# Does anyone have a International Scout 80 in Oregon/Washington?



## wolfpawtimber (Dec 23, 2006)

Interested in starting a project this winter, and was wondering if anyone had a Scout 80 in Oregon or Washington that they would be willing to sell? Looking for something under $1500. Have a nice Christmas!


----------



## antigrassguy (Dec 24, 2006)

Ive got a D44 rear end out of one that might get you started.


----------



## wolfpawtimber (Dec 24, 2006)

I'll consider your offer, could you email me some more info at [email protected]


----------



## chowdozer (Dec 31, 2006)

http://seattle.craigslist.org/see/car/255625447.html


----------



## Lou (Dec 31, 2006)

Had a 79 or 80 Traveler (stretched Scout II) the last year they were made. Had an in-line 6 cylinder Nissan diesel warranted 100K miles. I sold it in NM when I got orders to Germany.


----------



## J.Walker (Jan 10, 2007)

wolfpawtimber said:


> Interested in starting a project this winter, and was wondering if anyone had a Scout 80 in Oregon or Washington that they would be willing to sell? Looking for something under $1500. Have a nice Christmas!

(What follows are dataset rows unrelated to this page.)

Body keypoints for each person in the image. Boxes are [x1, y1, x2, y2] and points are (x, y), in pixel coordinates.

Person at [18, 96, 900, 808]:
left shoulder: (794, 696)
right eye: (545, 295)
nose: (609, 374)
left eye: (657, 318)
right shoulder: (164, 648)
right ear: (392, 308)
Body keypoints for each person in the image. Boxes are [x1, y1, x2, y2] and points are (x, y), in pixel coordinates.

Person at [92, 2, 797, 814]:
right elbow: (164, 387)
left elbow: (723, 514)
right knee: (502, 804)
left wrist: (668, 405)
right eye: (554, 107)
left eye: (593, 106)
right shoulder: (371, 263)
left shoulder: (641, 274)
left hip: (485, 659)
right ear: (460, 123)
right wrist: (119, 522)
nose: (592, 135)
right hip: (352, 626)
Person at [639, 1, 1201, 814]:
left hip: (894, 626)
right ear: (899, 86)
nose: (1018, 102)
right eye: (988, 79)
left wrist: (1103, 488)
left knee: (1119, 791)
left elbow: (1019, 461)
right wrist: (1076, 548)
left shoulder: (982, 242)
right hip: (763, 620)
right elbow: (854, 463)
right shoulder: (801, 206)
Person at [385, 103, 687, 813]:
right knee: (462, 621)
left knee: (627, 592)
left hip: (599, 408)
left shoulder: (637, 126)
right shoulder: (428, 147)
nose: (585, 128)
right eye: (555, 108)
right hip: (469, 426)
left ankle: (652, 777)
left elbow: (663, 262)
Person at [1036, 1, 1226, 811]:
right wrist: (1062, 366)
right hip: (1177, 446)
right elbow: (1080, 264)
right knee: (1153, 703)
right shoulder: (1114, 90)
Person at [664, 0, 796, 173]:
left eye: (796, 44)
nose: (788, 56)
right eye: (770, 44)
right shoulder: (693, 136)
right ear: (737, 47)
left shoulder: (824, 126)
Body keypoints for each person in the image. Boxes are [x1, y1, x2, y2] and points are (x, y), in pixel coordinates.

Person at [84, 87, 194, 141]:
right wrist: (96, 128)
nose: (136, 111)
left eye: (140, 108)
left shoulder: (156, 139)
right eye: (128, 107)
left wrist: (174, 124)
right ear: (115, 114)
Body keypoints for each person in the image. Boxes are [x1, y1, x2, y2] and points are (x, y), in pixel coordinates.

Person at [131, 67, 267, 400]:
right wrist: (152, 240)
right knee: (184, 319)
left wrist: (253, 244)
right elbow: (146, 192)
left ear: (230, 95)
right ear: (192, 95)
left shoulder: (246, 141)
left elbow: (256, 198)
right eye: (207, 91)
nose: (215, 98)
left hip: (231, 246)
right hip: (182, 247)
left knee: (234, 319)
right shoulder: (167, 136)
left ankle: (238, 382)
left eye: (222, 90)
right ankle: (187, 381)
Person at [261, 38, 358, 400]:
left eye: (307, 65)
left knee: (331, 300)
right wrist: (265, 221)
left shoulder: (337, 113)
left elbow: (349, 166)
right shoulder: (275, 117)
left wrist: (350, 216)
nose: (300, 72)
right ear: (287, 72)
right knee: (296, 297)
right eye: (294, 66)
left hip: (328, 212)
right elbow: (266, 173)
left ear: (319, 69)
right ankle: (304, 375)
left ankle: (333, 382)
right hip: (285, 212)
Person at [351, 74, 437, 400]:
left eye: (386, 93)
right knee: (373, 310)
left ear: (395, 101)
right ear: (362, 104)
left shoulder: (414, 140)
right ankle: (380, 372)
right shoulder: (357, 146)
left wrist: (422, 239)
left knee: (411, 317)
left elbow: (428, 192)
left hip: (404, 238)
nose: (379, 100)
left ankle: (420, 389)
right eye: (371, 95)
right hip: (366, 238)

Wolfpawtimber If you find a Scout 80 I have the owners manual for one. It's yours if you want it, just let me know. Jack


----------



## J.Walker (Feb 25, 2007)

*Scout 80 4x4*

Hey Wolfpawtimber
I'm mailing out the owners manual and the oil filter to you this week.
Hope you have your new project home.
My Scout was the off highway type with a front winch and skid plates front and back. It was a brush truck with a local fire department. With the cab top removed, along with the doors, it was great during deer season. I had Farm plates on it. One dollar a year, no inspection or insurance was required to drive it on the roads.
It was only so-so for cutting firewood. Nice to get from A to B in, along with the saw's and gas. But could not hold any wood.
I think the front skid plate is out back over some woodchuck hole too. The skid plate works great for getting rid of woodchucks that have gone down their holes and are in a bad spot to shoot. You take a half stick, tape it to the backside of the skid plate with the fuse sticking up threw a hole. Place the skid plate over the hole, light the fuse..... BOOM, no more woodchuck.


----------



## JVT (Jul 5, 2008)

*scout 2*

I bought one new in 80 .it had the nisson 6 with a turbo that gave it 106hp.you to late I sold it to a canadian.


----------



## JohnL (Sep 2, 2008)

My Dad had a couple '78 Scout II s. Rust ate them. Engines never stopped, gasoline 304 V8 (International).


----------



## 046 (Sep 2, 2008)

how reliable was the diesel version? 
how many miles per gal? 



JVT said:


> I bought one new in 80 .it had the nisson 6 with a turbo that gave it 106hp.you to late I sold it to a canadian.


----------



## JVT (Sep 2, 2008)

*scout*

The diesel nisson interharvester put in them is the same as the nisson 4 cylinder but two more pistons and a small turbo. It was low on power and wouldn't outrun the gas one. But most diesels are that way. I found that the power was good for me. I pulled a 19 foot travel trailer and a 19 foot glass boat with no trouble. I pulled a motorhome that was loading a boat up a loadind ramp one time. I had to use low and 4x then. Hiway speed was in the 60 to 70 mph.
The body rust is bad.It seemed to come from the inside out.I may still have my manuals if you find one. It is a good motor. Lots of forklifts have the same engine.
Jim


----------